Tendo em vista essa assertiva, soa estranha a decisão de excluir do volume as considerações do artista sobre a Semana de Arte Moderna, em virtude de seu aspecto “opinativo”, que “contraria os vínculos manifestados em outro capítulo, com artistas participantes da Semana: Anita Malfatti, Brecheret, Di Cavalcanti e Tarsila”. Por mais idiossincráticas que elas pudessem ser, permitiriam um confronto profícuo com a historiografia oficial, esclarecendo como um participante de uma versão “menor” do modernismo via as manifestações “majoritárias” e alguns de seus principais expoentes.

Um dos grandes acertos de José Armando Pereira da Silva foi abrir cada núcleo com autorretratos, pintados em 1927, 1943, 1963, 1947 e 1980, para “fixar estados de alma”, já que eles não podem ser considerados “manifestações narcisistas”. Outro objetivo levou o organizador a fazer essa escolha: “comprovar a qualidade artística que ele alcançou nesse gênero em que o artista se desafia como sujeito e objeto da representação”.
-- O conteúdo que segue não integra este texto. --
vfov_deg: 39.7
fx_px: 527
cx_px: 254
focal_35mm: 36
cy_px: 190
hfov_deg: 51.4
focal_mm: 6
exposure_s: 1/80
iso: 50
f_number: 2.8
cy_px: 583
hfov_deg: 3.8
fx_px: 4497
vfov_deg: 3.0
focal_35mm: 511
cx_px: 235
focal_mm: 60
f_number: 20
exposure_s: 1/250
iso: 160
Os cadernos de esculturas e pinturas preparados pelo próprio Raphael Galvez permitem que os leitores entrem em contato com uma obra pouco conhecida, que denota diversos diálogos com a tradição e a modernidade, tensionando os alcances do modernismo brasileiro e convidando a lançar um olhar menos preconceituoso sobre artistas e grupos que contribuíram, à sua maneira, para a tarefa de renovação da visualidade nacional. A imponente estátua O brasileiro, exposta num dos corredores do segundo andar da Pinacoteca do Estado, pode ser um bom começo de conversa com a obra multifacetada de Raphael Galvez, ora mais clássica, ora próxima de certas declinações expressionistas na escultura; ora cézanniana, ora quase abstrata na pintura.
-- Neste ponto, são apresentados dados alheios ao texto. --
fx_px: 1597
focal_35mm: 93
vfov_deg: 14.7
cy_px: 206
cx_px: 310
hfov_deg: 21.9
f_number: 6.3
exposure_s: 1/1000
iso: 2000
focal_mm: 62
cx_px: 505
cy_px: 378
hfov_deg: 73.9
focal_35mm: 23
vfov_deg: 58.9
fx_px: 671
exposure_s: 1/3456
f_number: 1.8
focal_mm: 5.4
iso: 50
*Annateresa Fabris é professora aposentada do Departamento de Artes Plásticas da ECA-USP. É autora, entre outros livros, de Realidade e ficção na fotografia latino-americana (Editora da UFRGS).

Referência


Raphael Galvez. Autobiografia. Organização: José Armando Pereira da Silva. São Paulo, WMF Martins Fontes, 2022, 750 págs.

Bibliografia


ANDRADE, Mário. “O artista e o artesão”. In: _______. O baile das quatro artes. São Paulo: Livraria Martins Editora, 1963.

CHIARELLI, Tadeu. “Petit maître” (21 dez. 2022). Disponível em: artebrasileiros.com.br/opinião/conversa-de-barr/raphael-galvez>.

KRIS, Ernst; KURZ, Otto. Lenda, mito e magia na imagem do artista: uma experiência histórica. Lisboa: Editorial Presença, 1981.

MARTINS, José de Souza. “O modernismo de Raphael Galvez no lado de dentro da vida”. In: GALVEZ, Raphael. Autobiografia. São Paulo: WMF Martins Fontes, 2022.

SILVA, José Armando Pereira da. “A vocação de Raphael Galvez”. In: GALVEZ, Raphael. Autobiografia. São Paulo: WMF Martins Fontes, 2022.

Nota


[1] Autor da polêmica estátua de Borba Gato (1963), Guerra é também responsável pela criação de Mãe Preta (1954), situada no Largo do Paissandu, e do painel Homenagem às artes (1968) do Teatro Paulo Eiró.